Y así, poco a poco, la mente se llena de angustia, de miedo y de escenarios que muchas veces ni siquiera suceden.
Nos adelantamos al dolor.
Sufrimos antes de tiempo.
Imaginamos tragedias que solo existen en nuestros pensamientos.
Si debemos dinero, inmediatamente pensamos:
“me van a cortar la luz”, “todo se va a complicar”, “nunca voy a salir adelante”.
Si una relación pasa por un momento difícil, la mente comienza a crear historias:
“ya no me quiere”, “seguro me va a dejar”.
Y mientras más pensamos negativamente, más agotamos nuestra energía emocional.
Pero hay algo importante que debemos aprender:
cuando la mente descansa, los problemas se resuelven más fácilmente.
No significa ignorar las dificultades ni vivir sin responsabilidades. Significa dejar de alimentar el miedo innecesario. Porque una mente tranquila piensa mejor, decide mejor y encuentra soluciones con más claridad.
Muchas veces las cosas no son tan graves como las imaginamos.
La vida tiene una forma curiosa de acomodarse cuando dejamos de luchar contra nuestros propios pensamientos. Cuando respiramos, cuando confiamos, cuando cambiamos el diálogo interno que tanto nos lastima.

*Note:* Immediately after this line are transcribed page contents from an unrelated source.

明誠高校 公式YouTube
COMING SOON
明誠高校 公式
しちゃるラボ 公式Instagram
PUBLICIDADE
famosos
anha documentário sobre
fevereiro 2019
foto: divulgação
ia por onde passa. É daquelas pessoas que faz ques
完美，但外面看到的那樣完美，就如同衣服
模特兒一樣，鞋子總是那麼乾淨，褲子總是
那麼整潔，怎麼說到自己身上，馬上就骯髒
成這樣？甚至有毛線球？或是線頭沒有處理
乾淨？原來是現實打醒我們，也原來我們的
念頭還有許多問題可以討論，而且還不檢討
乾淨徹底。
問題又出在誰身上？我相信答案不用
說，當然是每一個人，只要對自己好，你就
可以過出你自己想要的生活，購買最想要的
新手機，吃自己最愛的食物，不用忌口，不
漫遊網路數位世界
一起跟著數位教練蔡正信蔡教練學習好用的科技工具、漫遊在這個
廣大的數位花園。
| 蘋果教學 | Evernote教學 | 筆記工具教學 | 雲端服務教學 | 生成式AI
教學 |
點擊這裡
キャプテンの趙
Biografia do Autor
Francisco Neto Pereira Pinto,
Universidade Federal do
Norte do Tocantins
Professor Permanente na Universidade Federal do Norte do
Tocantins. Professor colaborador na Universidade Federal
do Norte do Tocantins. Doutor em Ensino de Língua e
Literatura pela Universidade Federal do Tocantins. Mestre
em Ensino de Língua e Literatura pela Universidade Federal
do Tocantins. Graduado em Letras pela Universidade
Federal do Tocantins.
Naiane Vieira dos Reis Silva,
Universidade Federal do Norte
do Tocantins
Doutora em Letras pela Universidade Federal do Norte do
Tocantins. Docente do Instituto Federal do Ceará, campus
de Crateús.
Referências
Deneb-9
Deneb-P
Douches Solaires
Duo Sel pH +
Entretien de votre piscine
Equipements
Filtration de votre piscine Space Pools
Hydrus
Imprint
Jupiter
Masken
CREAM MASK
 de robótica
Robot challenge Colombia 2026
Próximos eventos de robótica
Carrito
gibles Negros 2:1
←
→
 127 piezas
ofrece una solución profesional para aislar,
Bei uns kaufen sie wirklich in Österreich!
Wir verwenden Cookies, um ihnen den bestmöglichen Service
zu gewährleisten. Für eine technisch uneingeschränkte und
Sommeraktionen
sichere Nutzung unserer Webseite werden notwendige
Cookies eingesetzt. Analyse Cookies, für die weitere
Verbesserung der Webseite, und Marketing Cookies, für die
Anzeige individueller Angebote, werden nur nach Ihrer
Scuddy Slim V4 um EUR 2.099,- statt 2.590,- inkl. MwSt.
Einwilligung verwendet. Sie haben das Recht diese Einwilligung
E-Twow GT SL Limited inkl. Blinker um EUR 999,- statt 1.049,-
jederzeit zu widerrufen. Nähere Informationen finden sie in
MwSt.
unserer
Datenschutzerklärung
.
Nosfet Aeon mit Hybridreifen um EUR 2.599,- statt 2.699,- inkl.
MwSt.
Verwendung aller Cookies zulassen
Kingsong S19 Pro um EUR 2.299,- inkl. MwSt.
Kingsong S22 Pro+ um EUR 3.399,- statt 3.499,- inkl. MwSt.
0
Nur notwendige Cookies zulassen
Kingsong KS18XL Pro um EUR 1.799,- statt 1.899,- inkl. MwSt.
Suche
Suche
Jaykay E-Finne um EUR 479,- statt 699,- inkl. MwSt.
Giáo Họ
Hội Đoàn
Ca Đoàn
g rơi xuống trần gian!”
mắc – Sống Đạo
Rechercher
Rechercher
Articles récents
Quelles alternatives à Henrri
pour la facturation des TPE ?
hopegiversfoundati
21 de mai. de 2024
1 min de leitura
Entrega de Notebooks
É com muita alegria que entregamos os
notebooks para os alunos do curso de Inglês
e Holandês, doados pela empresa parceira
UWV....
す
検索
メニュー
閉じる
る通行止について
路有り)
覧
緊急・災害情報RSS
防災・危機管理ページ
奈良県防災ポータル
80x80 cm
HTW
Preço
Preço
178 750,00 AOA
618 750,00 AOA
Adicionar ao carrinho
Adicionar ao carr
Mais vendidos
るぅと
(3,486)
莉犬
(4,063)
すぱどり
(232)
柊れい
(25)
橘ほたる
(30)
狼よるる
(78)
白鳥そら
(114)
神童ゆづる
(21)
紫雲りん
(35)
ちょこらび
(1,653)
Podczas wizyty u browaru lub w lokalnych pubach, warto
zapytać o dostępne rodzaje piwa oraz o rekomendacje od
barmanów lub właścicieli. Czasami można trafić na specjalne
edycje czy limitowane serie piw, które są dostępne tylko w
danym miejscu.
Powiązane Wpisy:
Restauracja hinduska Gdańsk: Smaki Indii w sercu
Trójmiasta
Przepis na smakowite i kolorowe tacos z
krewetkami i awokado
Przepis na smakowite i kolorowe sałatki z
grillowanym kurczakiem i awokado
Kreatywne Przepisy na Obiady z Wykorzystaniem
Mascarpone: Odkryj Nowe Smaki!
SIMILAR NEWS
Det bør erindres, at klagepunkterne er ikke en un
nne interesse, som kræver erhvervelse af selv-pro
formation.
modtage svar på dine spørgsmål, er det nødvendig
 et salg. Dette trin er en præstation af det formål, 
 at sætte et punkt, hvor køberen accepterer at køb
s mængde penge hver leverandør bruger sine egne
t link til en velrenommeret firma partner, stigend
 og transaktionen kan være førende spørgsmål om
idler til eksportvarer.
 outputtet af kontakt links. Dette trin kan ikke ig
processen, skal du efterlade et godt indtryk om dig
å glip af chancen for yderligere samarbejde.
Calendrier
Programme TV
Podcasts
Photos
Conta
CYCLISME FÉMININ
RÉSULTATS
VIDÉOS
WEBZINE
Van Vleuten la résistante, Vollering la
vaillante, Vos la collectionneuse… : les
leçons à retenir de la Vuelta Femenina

Por eso es tan importante hablarle bien a nuestra mente.
Decirnos:
“Sí puedo.”
“Es fácil.”
“Lo voy a hacer.”
“Voy a salir adelante.”
Las palabras tienen poder. Lo que repetimos constantemente termina influyendo en nuestra actitud y en la manera en que enfrentamos la vida.
No se trata de vivir en fantasías, sino de entender que la calma también ayuda a resolver.
Porque cuando dejamos de pensar únicamente en el peor escenario, comenzamos a ver oportunidades, caminos y soluciones que antes no podíamos mirar.
La paz mental no tiene precio.
Dormir tranquilos, respirar sin ansiedad y confiar en que todo puede mejorar es también una forma de cuidarnos.
Y quizá la vida sería más ligera si aprendiéramos a descansar la mente tanto como descansamos el cuerpo.
A veces el problema no es lo que vivimos… sino todo lo que imaginamos antes de tiempo… no cree usted?